Pharos-Tribune

November 2, 2013

Logansport, Cass County discuss LFD ambulance

Rural/Metro manager: Personnel being retrained

by Mitchell Kirk Pharos-Tribune
Pharos-Tribune

---- — Logansport and Cass County officials discussed in a joint meeting Friday how an ambulance for the Logansport Fire Department would improve emergency medical services in the area, which many say is mired by slow response times and a lack of equipment from the county-contracted provider.

Cass County currently receives ambulance services from Rural/Metro, a national emergency service company that filed for bankruptcy protection late this summer. The county and the company are about 18 months into a five-year contract that requires no tax dollars, as the company operates on funds collected through patient billing.

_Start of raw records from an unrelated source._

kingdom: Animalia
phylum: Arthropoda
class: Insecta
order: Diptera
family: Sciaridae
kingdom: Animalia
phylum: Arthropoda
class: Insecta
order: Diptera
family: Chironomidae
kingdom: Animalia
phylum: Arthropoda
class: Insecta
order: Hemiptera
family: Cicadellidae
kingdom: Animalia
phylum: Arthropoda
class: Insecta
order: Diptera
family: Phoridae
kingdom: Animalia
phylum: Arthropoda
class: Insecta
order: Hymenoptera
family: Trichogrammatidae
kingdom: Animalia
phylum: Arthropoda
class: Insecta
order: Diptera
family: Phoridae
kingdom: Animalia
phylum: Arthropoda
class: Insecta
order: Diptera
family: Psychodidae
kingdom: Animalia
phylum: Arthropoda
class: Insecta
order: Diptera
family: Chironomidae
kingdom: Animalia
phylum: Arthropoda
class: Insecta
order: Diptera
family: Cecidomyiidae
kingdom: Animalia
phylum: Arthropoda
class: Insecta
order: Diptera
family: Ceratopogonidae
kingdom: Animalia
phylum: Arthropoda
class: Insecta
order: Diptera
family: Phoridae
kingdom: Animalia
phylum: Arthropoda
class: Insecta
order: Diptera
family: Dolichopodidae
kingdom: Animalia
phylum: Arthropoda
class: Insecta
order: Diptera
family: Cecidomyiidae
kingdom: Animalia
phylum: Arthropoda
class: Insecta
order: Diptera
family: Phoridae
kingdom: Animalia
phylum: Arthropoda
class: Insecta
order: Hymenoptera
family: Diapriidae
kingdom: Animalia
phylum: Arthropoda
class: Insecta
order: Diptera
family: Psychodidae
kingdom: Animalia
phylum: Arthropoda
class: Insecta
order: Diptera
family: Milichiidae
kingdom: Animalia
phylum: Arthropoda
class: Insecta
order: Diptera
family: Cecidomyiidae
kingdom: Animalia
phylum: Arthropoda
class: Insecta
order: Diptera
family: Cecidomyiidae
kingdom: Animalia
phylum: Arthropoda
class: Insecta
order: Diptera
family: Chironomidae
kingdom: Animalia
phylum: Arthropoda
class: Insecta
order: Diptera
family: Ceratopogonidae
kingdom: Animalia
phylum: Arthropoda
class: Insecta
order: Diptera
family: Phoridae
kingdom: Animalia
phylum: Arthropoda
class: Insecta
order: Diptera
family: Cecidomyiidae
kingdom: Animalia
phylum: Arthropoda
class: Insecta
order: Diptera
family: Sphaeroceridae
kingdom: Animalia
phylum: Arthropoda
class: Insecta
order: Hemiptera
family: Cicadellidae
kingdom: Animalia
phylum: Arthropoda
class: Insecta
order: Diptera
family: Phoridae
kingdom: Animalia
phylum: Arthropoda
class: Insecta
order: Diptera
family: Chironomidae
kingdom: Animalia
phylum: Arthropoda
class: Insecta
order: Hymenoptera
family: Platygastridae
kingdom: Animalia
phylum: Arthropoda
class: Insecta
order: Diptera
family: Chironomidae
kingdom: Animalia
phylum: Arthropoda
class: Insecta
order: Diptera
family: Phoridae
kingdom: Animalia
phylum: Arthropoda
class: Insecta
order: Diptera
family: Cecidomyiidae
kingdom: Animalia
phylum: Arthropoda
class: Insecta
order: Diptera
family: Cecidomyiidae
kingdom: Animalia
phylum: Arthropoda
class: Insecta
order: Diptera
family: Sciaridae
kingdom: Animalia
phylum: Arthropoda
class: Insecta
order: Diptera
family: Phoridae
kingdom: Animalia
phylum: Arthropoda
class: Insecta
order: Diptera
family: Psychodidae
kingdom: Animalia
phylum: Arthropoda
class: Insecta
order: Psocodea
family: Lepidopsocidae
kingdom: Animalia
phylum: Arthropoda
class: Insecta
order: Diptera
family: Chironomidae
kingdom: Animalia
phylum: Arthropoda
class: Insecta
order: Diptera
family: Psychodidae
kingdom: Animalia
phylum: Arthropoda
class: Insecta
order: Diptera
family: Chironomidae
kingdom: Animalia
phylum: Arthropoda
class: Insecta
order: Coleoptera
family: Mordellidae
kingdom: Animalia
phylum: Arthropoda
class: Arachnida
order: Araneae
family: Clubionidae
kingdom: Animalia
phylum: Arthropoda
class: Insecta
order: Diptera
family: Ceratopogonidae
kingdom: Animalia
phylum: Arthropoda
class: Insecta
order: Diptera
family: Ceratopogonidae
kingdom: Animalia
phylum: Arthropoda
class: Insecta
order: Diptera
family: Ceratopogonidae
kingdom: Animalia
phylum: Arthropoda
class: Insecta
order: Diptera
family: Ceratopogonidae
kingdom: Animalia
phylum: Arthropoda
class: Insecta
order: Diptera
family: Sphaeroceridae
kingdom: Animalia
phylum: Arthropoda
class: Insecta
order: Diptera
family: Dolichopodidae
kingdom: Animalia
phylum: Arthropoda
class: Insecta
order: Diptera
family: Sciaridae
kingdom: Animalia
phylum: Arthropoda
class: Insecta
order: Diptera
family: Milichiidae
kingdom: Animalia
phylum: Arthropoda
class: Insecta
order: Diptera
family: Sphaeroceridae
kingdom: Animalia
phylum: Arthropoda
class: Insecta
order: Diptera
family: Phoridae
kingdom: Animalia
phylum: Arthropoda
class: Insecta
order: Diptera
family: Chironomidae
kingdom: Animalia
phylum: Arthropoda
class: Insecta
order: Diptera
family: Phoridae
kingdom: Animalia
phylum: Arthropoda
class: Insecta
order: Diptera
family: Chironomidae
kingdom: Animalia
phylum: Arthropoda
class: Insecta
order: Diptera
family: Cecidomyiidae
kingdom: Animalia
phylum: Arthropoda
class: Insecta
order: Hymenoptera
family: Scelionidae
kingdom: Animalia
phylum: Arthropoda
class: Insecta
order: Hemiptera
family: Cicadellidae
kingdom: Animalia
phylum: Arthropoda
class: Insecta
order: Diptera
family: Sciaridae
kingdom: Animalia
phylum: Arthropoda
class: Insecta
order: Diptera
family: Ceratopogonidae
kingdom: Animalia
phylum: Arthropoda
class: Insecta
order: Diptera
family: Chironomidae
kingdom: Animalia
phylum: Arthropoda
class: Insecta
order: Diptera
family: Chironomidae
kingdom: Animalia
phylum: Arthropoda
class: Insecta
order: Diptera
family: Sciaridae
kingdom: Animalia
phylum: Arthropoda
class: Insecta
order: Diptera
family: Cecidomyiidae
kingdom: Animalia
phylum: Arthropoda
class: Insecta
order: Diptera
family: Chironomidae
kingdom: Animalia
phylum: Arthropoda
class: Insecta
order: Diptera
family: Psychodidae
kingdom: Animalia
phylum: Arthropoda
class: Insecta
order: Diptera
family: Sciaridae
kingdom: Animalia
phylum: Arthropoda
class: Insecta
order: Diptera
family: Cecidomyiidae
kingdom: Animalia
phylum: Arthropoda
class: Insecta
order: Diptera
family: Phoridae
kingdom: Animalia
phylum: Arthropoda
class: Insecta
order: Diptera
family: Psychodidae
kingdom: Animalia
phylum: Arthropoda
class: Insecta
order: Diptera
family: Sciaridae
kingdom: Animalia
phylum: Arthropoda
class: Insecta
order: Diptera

Logansport Mayor Ted Franklin and LFD members lobbied heavily for an ambulance for the fire department during 2014 budget talks, saying firefighters were often beating Rural/Metro to calls, describing instances of patients waiting 20 to 40 minutes for an ambulance and referring to cases when paramedics arrived without the proper equipment.

Logansport City Council approved $100,000 to be used for a command vehicle and ambulance for the fire department when passing next year’s budget in October. In light of several council members’ concerns, Franklin requested more discussion on the matter and said the actual purchase of the ambulance would rely on further council approval.

Rural/Metro’s Cass County location has two advanced life support ambulances. Jeff Slusser, Cass County operations manager for Rural/Metro, said one ambulance always remains in the county, while another is at times used for transferring patients from Logansport Memorial Hospital to hospitals in Indianapolis. Slusser said longer response times are inevitable when one ambulance is out on a transfer and several emergency calls start coming in at around the same time.

“Most counties your size would have more ambulances, but they would be based in volunteer ambulance services,” Slusser said.

In an interview after the meeting, Slusser said, “As an [emergency medical services] professional, I would be 100 percent in favor of more EMS resources in Cass County,” adding that it was now in the hands of the local government. “Hopefully we’ll have a seat at the table.”

Logansport Fire Chief Mark Strong said the fire department would likely obtain a basic life support ambulance and use it as a backup when Rural/Metro gets inundated with calls. He said the ambulance would only be used for transfers from emergency scenes to Logansport Memorial Hospital and that costs could be recovered through patient billing. He added the fire department already has the staff to support an ambulance and maintain its firefighting duties.

Slusser said employee retraining has been conducted to mitigate paramedics and emergency medical technicians getting lost and arriving to scenes without proper equipment.

City council members raised some concerns during budget talks that because Cass officials have a contract with Rural/Metro, it is the county’s responsibility to provide the area with adequate ambulance services.

These concerns were reiterated at the meeting Friday through the suggestion of the county contributing some of its own finances toward improving ambulance services.

“What about the county gets some skin in the game here?” Logansport City Councilman Bob Bishop asked the two Cass County commissioners at the meeting.

Commissioners Sailors and Ralph Anderson said the county couldn’t afford contributing tax dollars toward ambulance services, which is why it hired a company that sustains itself on patient billing.

Anderson added the county provides a mechanism for incorporated cities and towns to fund services like this on their own through portions of a local option income tax.

While Logansport gets about $600,000 a year from that tax, none of it was used toward the allocation for the ambulance in its 2014 budget.

In an interview after the meeting, Franklin said this fund is currently being used to build up anticipated future expenses like replacing police squad cars and fire trucks, two of which are 13 years old.